(WHAT IS BEING ASKED):
Pick out every line of the records that contains the string "Avatar", matching it with case taken into account.

(GIVEN ENTRIES Opens)

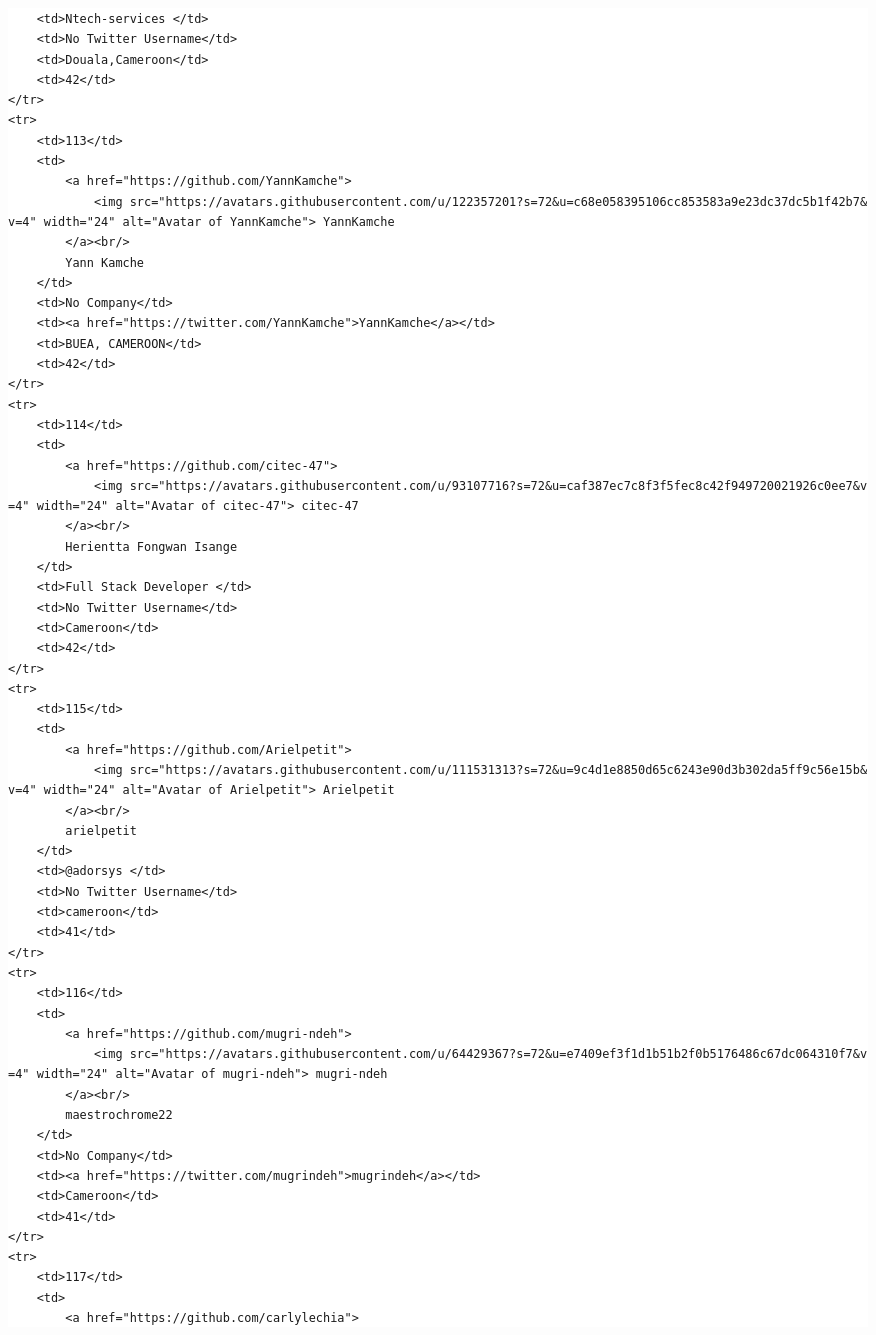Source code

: 		<td>Ntech-services </td>
		<td>No Twitter Username</td>
		<td>Douala,Cameroon</td>
		<td>42</td>
	</tr>
	<tr>
		<td>113</td>
		<td>
			<a href="https://github.com/YannKamche">
				<img src="https://avatars.githubusercontent.com/u/122357201?s=72&u=c68e058395106cc853583a9e23dc37dc5b1f42b7&v=4" width="24" alt="Avatar of YannKamche"> YannKamche
			</a><br/>
			Yann Kamche
		</td>
		<td>No Company</td>
		<td><a href="https://twitter.com/YannKamche">YannKamche</a></td>
		<td>BUEA, CAMEROON</td>
		<td>42</td>
	</tr>
	<tr>
		<td>114</td>
		<td>
			<a href="https://github.com/citec-47">
				<img src="https://avatars.githubusercontent.com/u/93107716?s=72&u=caf387ec7c8f3f5fec8c42f949720021926c0ee7&v=4" width="24" alt="Avatar of citec-47"> citec-47
			</a><br/>
			Herientta Fongwan Isange
		</td>
		<td>Full Stack Developer </td>
		<td>No Twitter Username</td>
		<td>Cameroon</td>
		<td>42</td>
	</tr>
	<tr>
		<td>115</td>
		<td>
			<a href="https://github.com/Arielpetit">
				<img src="https://avatars.githubusercontent.com/u/111531313?s=72&u=9c4d1e8850d65c6243e90d3b302da5ff9c56e15b&v=4" width="24" alt="Avatar of Arielpetit"> Arielpetit
			</a><br/>
			arielpetit
		</td>
		<td>@adorsys </td>
		<td>No Twitter Username</td>
		<td>cameroon</td>
		<td>41</td>
	</tr>
	<tr>
		<td>116</td>
		<td>
			<a href="https://github.com/mugri-ndeh">
				<img src="https://avatars.githubusercontent.com/u/64429367?s=72&u=e7409ef3f1d1b51b2f0b5176486c67dc064310f7&v=4" width="24" alt="Avatar of mugri-ndeh"> mugri-ndeh
			</a><br/>
			maestrochrome22
		</td>
		<td>No Company</td>
		<td><a href="https://twitter.com/mugrindeh">mugrindeh</a></td>
		<td>Cameroon</td>
		<td>41</td>
	</tr>
	<tr>
		<td>117</td>
		<td>
			<a href="https://github.com/carlylechia">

(GIVEN ENTRIES Closes)

(REPLY):
				<img src="https://avatars.githubusercontent.com/u/122357201?s=72&u=c68e058395106cc853583a9e23dc37dc5b1f42b7&v=4" width="24" alt="Avatar of YannKamche"> YannKamche
				<img src="https://avatars.githubusercontent.com/u/93107716?s=72&u=caf387ec7c8f3f5fec8c42f949720021926c0ee7&v=4" width="24" alt="Avatar of citec-47"> citec-47
				<img src="https://avatars.githubusercontent.com/u/111531313?s=72&u=9c4d1e8850d65c6243e90d3b302da5ff9c56e15b&v=4" width="24" alt="Avatar of Arielpetit"> Arielpetit
				<img src="https://avatars.githubusercontent.com/u/64429367?s=72&u=e7409ef3f1d1b51b2f0b5176486c67dc064310f7&v=4" width="24" alt="Avatar of mugri-ndeh"> mugri-ndeh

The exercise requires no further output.